_Extract:_
Police plays one of the most significant roles in the criminal justice system. The responsibility of maintaining law and order is on the police. The investigation of an offence is the field exclusively reserved for the police officers whose powers in this field are unfettered. Immediately after the registration of FIR (First Information Report), the powers of police to investigate the case comes into play.
The Hon’ble Supreme Court of India in case of H.N. Rishbud v. State of Delhi AIR 1955 SC 196 has mentioned that under the Code of criminal Procedure, investigation consists generally of the following steps:
“(1) proceeding to the spot,
(2) ascertainment of the facts and circumstances of the case,
(3) discovery and arrest of the suspected offender,
(4) collection of evidence relating to the commission of the offence which may consist of:
(a) the examination of various persons (including the accused) and the reduction of their statements into writing, if the officer thinks fit,
(b) the search of places or seizure of things considered necessary for the investigation and to be produced at the trial, and
(5) formation of the opinion as to whether on the material collected there is a case to place the accused before a Magistrate for trial and if so taking the necessary steps for the same by the filing of a charge-sheet under Section 173.
It is evident that investigation by a police officer includes power of arrest, search and seizure. Search and seizure is a necessary exercise and plays an important role in the collection of evidence during the process of investigation of an offence.
There are several provisions under the Code of Criminal Procedure regarding search and seizure. Section 47, 51, 52, 93, 94, 97, 99, 100 to 103, 105E, 165 and 166 are the significant and relevant sections for search and seizure. Powers of the Court as well as powers of police officer concerning search and seizure are mentioned and given in these sections. Section 100 and 165 are one of the most important sections concerning search and seizure. These sections also specify about the procedure to be followed during search and seizure. In Partap Singh (Dr.) v. Director of Enforcement, the Apex Court has held that the provisions contained in the Criminal Procedure Code relating to search and seizure are safeguards to prevent the clandestine use of powers conferred on the law-enforcing authorities. They are powers incidental to the conduct of investigation and the legislature has imposed certain conditions for carrying out search and seizure in the Code. In the Criminal Procedure Code there are four groups of sections regulating the searches authorised under it.

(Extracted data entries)

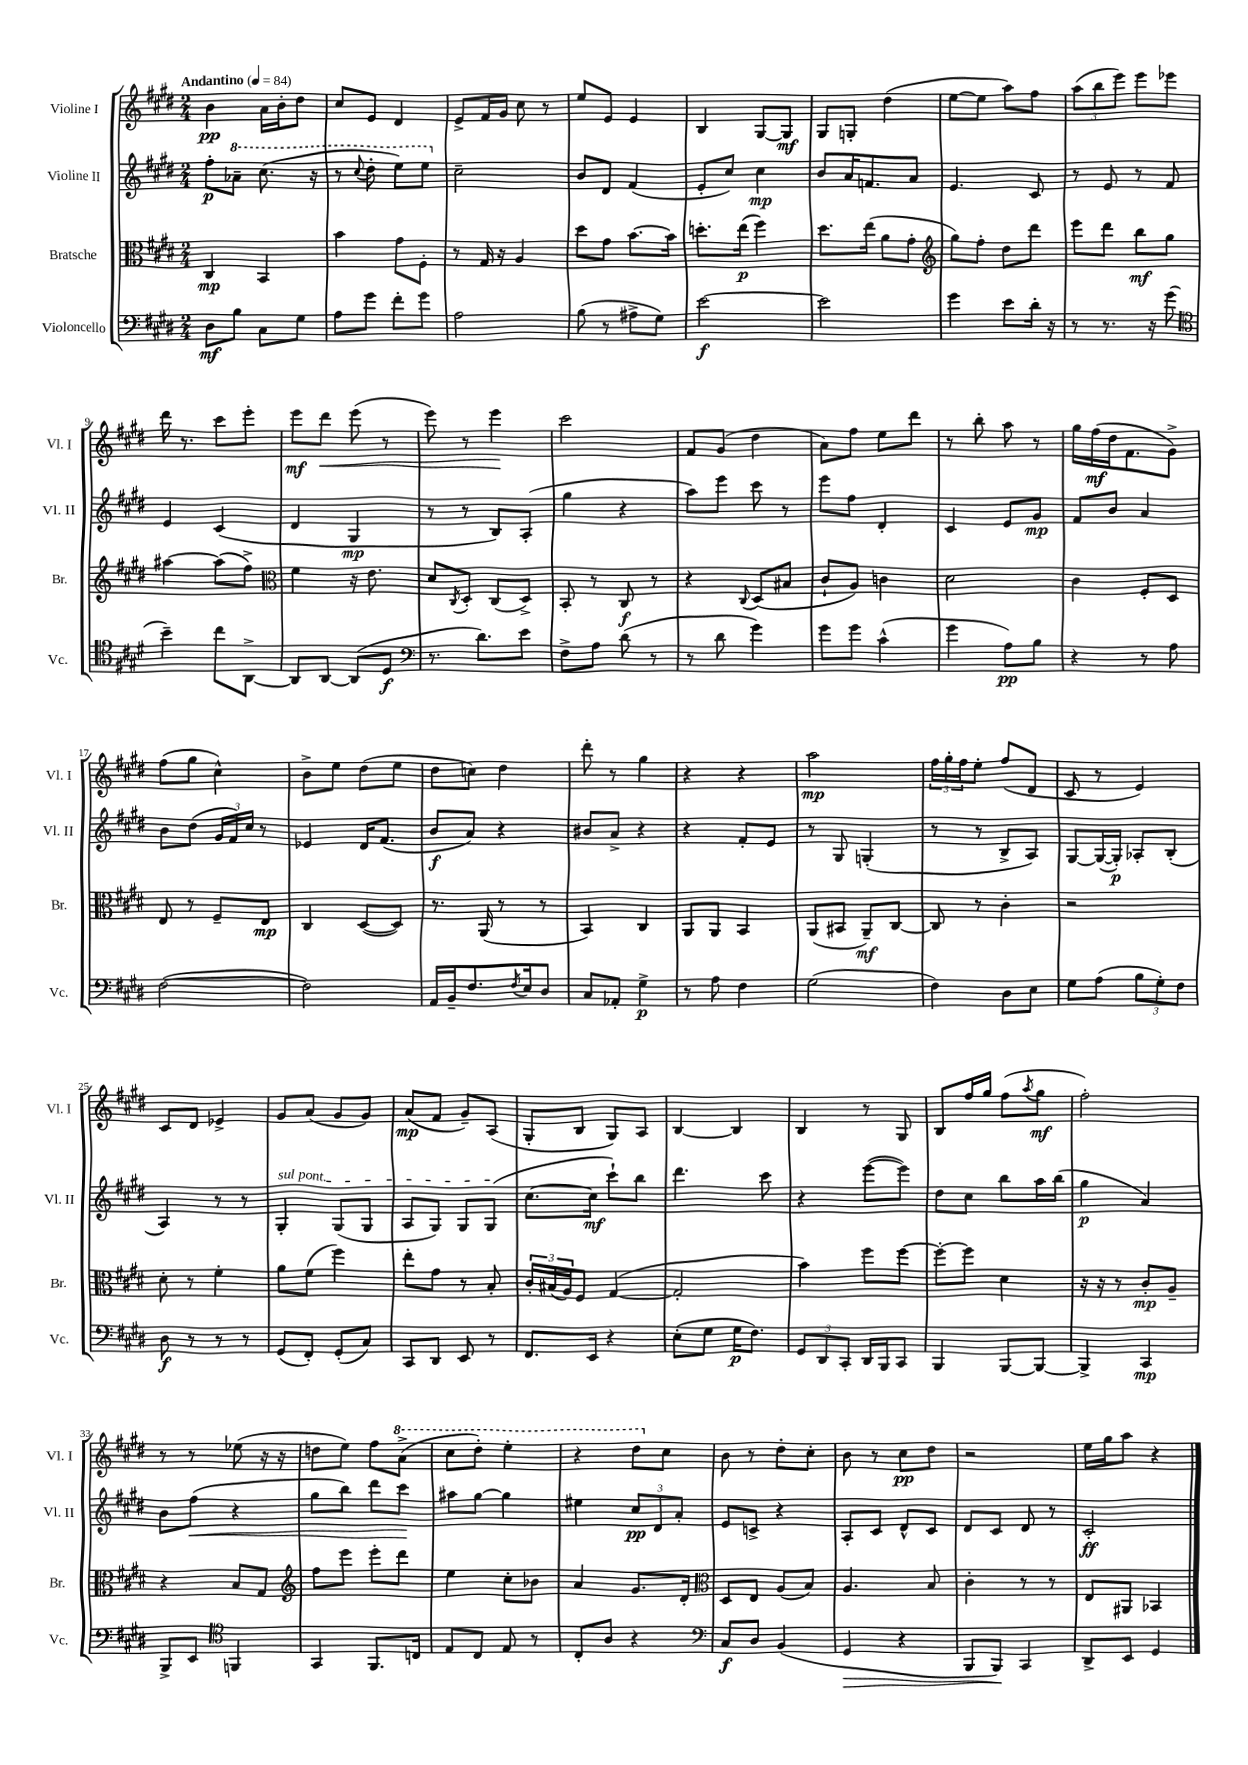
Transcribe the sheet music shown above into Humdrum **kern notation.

**kern	**kern	**kern	**kern
*staff4	*staff3	*staff2	*staff1
*clefF4	*clefC3	*clefG2	*clefG2
*k[f#c#g#d#]	*k[f#c#g#d#]	*k[f#c#g#d#]	*k[f#c#g#d#]
*M2/4	*M2/4	*M2/4	*M2/4
*MM84	*MM84	*MM84	*MM84
8D#	4C#	8ff#'	4b
8B	.	8aa-~	.
8C#	4BB	(8.ccc#	16a
.	.	.	16b'
8G#	.	.	8dd#
.	.	16r	.
=	=	=	=
8A	4b	8r	8cc#
.	.	8qqccc#	.
8g#	.	8ddd#'	8e
8f#'	8g#	8eee)	4d#
8g#	8F#'	8eee	.
=	=	=	=
2A	8r	2cc#~	8e^
.	16G#	.	16f#
.	16r	.	16g#
.	4A	.	8cc#
.	.	.	8r
=	=	=	=
(8B	8dd#	8b	8ee
8r	8g#	8d#	8e
8A#^	[8.b	(4f#	4e
8G#)	.	.	.
.	16b]	.	.
=	=	=	=
[2e	8.dd'	8e'	4B
.	.	8cc#)	.
.	(16ee	.	.
.	4ff#)	4cc#	[8G#
.	.	.	8G#]
=	=	=	=
2e]	8.dd#	8b	8G#
.	.	16a	8G'
.	(16ee	8.f	.
.	8a	.	(4dd#
.	8g#'	8a	.
=	=	=	=
*	*clefG2	*	*
4g#	8gg#)	4.e	[8ee
.	8ff#'	.	8ee]
8e	8dd#	.	8aa)
16d#'	8ddd#	8c#	8ff#
16r	.	.	.
=	=	=	=
8r	8eee	8r	(12aa
.	.	.	12bb
8.r	8ddd#	8e	.
.	.	.	12eee)
.	8bb	8r	8eee
16r	.	.	.
(8g#	8gg#	8f#	8eee-
=	=	=	=
*clefC4	*	*	*
4b~)	[4aa#	4e	16ddd#
.	.	.	8.r
8cc#	(8aa#]	(4c#	8ccc#
[8AA^	8ff#^)	.	8eee'
=	=	=	=
*	*clefC3	*	*
8AA]	4f#	4d#	8eee
[8AA	.	.	8ddd#
(8AA]	16r	4G#	(8eee
.	8.e	.	.
8D#	.	.	8r
=	=	=	=
*clefF4	*	*	*
8.r	8d#	8r	8eee)
.	8qC#	.	.
.	8D#'	8r	8r
8.d#)	.	.	.
.	(8C#	8B)	4eee
8e	8D#^)	(8A'	.
=	=	=	=
8F#^	8BB'	4gg#	2ccc#
8A	8r	.	.
(8d#	8C#	4r	.
8r	8r	.	.
=	=	=	=
8r	4r	8aa)	8f#
8d#	.	8eee	(8g#
.	8qqC#	.	.
4g#)	(8D#	8ccc#	4dd#
.	8B#	8r	.
=	=	=	=
8g#	8c#`	8eee	8a)
8g#	8A)	8ff#	8ff#
(4c#^^	4c	4d#'	8ee
.	.	.	8ddd#
=	=	=	=
4g#	2d#	4c#	8r
.	.	.	8bb'
8A)	.	8e	8aa
8B	.	8g#	8r
=	=	=	=
4r	4c#	8f#	16gg#
.	.	.	(16ff#
.	.	8b	16dd#
.	.	.	8.f#
8r	8F#'	4a	.
8A	8D#	.	8g#^)
=	=	=	=
([2F#	8E	8b	(8ff#
.	8r	(8dd#	8gg#
.	8F#~	24g#	4cc#^^)
.	.	24f#)	.
.	.	24cc#	.
.	8E	8r	.
=	=	=	=
2F#])	4C#	4e-	8b^
.	.	.	8ee
.	([8D#	16d#	(8dd#
.	.	(8.f#	.
.	8D#])	.	8ee
=	=	=	=
16AA	8.r	8b	8dd#
16BB~	.	.	.
8.F#	.	8a)	8cc)
.	(16AA	.	.
.	8r	4r	4dd#
8qF#	.	.	.
16E	.	.	.
8D#	8r	.	.
=	=	=	=
8C#	4BB)	8b#	8ddd#'
8AA-'	.	8a^	8r
4G#^	4C#	4r	4gg#
=	=	=	=
8r	8AA	4r	4r
8A	8AA	.	.
4F#	4BB	8f#'	4r
.	.	8e	.
=	=	=	=
(2G#	(8AA	8r	2aa
.	8BB#	8G#	.
.	8AA~)	(4G'	.
.	[8C#	.	.
=	=	=	=
4F#)	8C#]	8r	24ff#
.	.	.	24gg#'
.	.	.	24ff#
.	8r	8r	8ee'
8D#	4c#'	8B^	(8ff#
8E	.	8A)	8d#
=	=	=	=
8G#	2r	[8G#	8c#
(8A	.	(16G#_	8r
.	.	16G#'])	.
12B	.	8A-'	4e)
12G#')	.	.	.
.	.	(8B'	.
12F#	.	.	.
=	=	=	=
8D#	8d#'	4A)	8c#
8r	8r	.	8d#
8r	4f#'	8r	4e-^
8r	.	8r	.
=	=	=	=
(8GG#	8a	4G#'	8g#
8FF#')	(8f#	.	(8a
(8GG#'	4ff#)	(8G#	8g#
8C#)	.	8G#	8g#)
=	=	=	=
8CC#	8ee'	8A	(8a
8DD#	8g#	8G#)	8f#
8EE	8r	8G#	8g#~)
8r	8B'	(8G#	(8A
=	=	=	=
8.FF#	24c#'	[8.cc#	8G#'
.	(24B#	.	.
.	24A)	.	.
.	8F#	.	8B
16EE	.	16cc#]	.
4r	([4G#	8ccc#`)	8G#)
.	.	8bb	8A
=	=	=	=
(8E'	2G#']	4.ddd#	[4B
8G#	.	.	.
16G#	.	.	4B]
8.F#)	.	.	.
.	.	8ccc#	.
=	=	=	=
12GG#	4b)	4r	4B
12DD#	.	.	.
12CC#'	.	.	.
16DD#	8ff#	([8eee	8r
16BBB	.	.	.
8CC#	[8ff#	8eee])	8G#
=	=	=	=
4BBB	8ff#'_	8dd#	8B
.	8ff#]	8cc#	16ff#
.	.	.	16gg#
[8BBB	4d#	8bb	(8ff#
.	.	.	8qaa
8BBB_	.	16aa	8gg#
.	.	(16bb	.
=	=	=	=
4BBB^]	16r	4gg#	2ff#')
.	16r	.	.
.	8r	.	.
4CC#	8c#'	4a)	.
.	8A~	.	.
=	=	=	=
8BBB^	4r	8b	8r
8EE	.	(8ff#	8r
*clefC4	*	*	*
4FF	8B	4r	(8ee-
.	8G#	.	16r
.	.	.	16r
=	=	=	=
*	*clefG2	*	*
4GG#	8ff#	8gg#	8dd
.	8eee	8bb)	8ee)
8.FF#	8eee'	8ddd#	8ff#
.	8ddd#	8ccc#	(8aa^
16C	.	.	.
=	=	=	=
8E	4ee	8aa#	8ccc#
8C#	.	[8gg#	8ddd#')
8E	8cc#'	4gg#]	4eee'
8r	8b-	.	.
=	=	=	=
8C#'	4a	4ee#	4r
8A	.	.	.
4r	8.g#	12cc#	8ddd#
.	.	12d#	.
.	.	.	8cc#
.	.	12a'	.
.	16d#'	.	.
=	=	=	=
*clefF4	*clefC3	*	*
8C#	8D#	8e	8b
8D#	8E	8c^	8r
(4BB	(8A	4r	8dd#'
.	8B)	.	8cc#'
=	=	=	=
4GG#	4.A	8A'	8b
.	.	8c#	8r
4r	.	8d#^^	8cc#
.	8B	8c#	8dd#
=	=	=	=
8BBB	4c#'	8d#	2r
8BBB)	.	8c#	.
4CC#	8r	8d#	.
.	8r	8r	.
=	=	=	=
8DD#^	8E	2c#'	16ee
.	.	.	16gg#
8EE	8AA#	.	8aa
4GG#	4BB-	.	4r
==	==	==	==
*-	*-	*-	*-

_Task brief:_
Please carry on the text on police search and seizure under the Code of Criminal Procedure, starting after its last sentence. The records have no connection to the text.

_The response:_
Section 47 provides that if any police officer having authority to arrest, has reason to believe that the person to be arrested has entered into, or is within, any place, then the police officer has power to search the place entered by person sought to be arrested. Section 51 provides for search of an arrested person by the police officer. Whenever a person is arrested by a police officer under a warrant he may search such person, and place in safe custody all articles, other than necessary wearing-apparel, found upon him and where any article is seized from the arrested person, a receipt showing the articles taken in possession by the police officer shall be given to such person. Section 52 gives the power to a police officer to seize offensive weapons while making an arrest.
Section 93 lay downs the power to be exercised by the Court to issue search warrant. Vide this section the court has the power to direct the police to search or inspect. The Court may also, if it thinks fit, specify in the warrant the particular place or part thereof to which only the search or inspection shall extend; and the person charged with the execution of such warrant shall then search or inspect only the place or part so specified. Section 94 specifies about search of place suspected to contain stolen property, forged documents, etc. Section 97 provides the power to a District Magistrate, Sub-Divisional Magistrate or Magistrate of the first class to issue a search warrant, if he has reason to believe that any person is confined under such circumstances that the confinement amounts to an offence and the person to whom such warrant is directed may search for the person so confined;
Section 100 specifies that the persons in charge of closed place shall allow search to the search team. He shall, on demand of the police officer or other person executing the warrant, and on production of the warrant, allow him free ingress thereto, and afford all reasonable facilities for a search therein. Clause (4) of section 100 mandates that before making a search under this Chapter, the officer or other person about to make it shall call upon two or more independent and respectable inhabitants of the locality in which the place to be searched is situate or of any other locality if no such inhabitant of the said locality is available or is willing to be a witness to the search, to attend and witness the search and may issue an order in writing to them or any of them so to do. Further a list of all things seized in the course of such search and of the places in which they are respectively found shall be prepared by such officer or other person and signed by such witnesses; Clause (6) provides that the occupant of the place searched, or some person in his behalf, shall, in every instance, be permitted to attend during the search, and a copy of the list prepared under this section, signed by the said witnesses, shall be delivered to such occupant or person. Further clause (7) mentions that when any person is searched, a list of all things taken possession of shall be prepared, and a copy thereof shall be delivered to such person.
Under section 102, the police officer has the power to seize any property which may be alleged or suspected to have been stolen, or which may be found under circumstances which create suspicion of the commission of any offence. The police officer who is acting under sub-section (1) shall forthwith report the seizure to the Magistrate having jurisdiction.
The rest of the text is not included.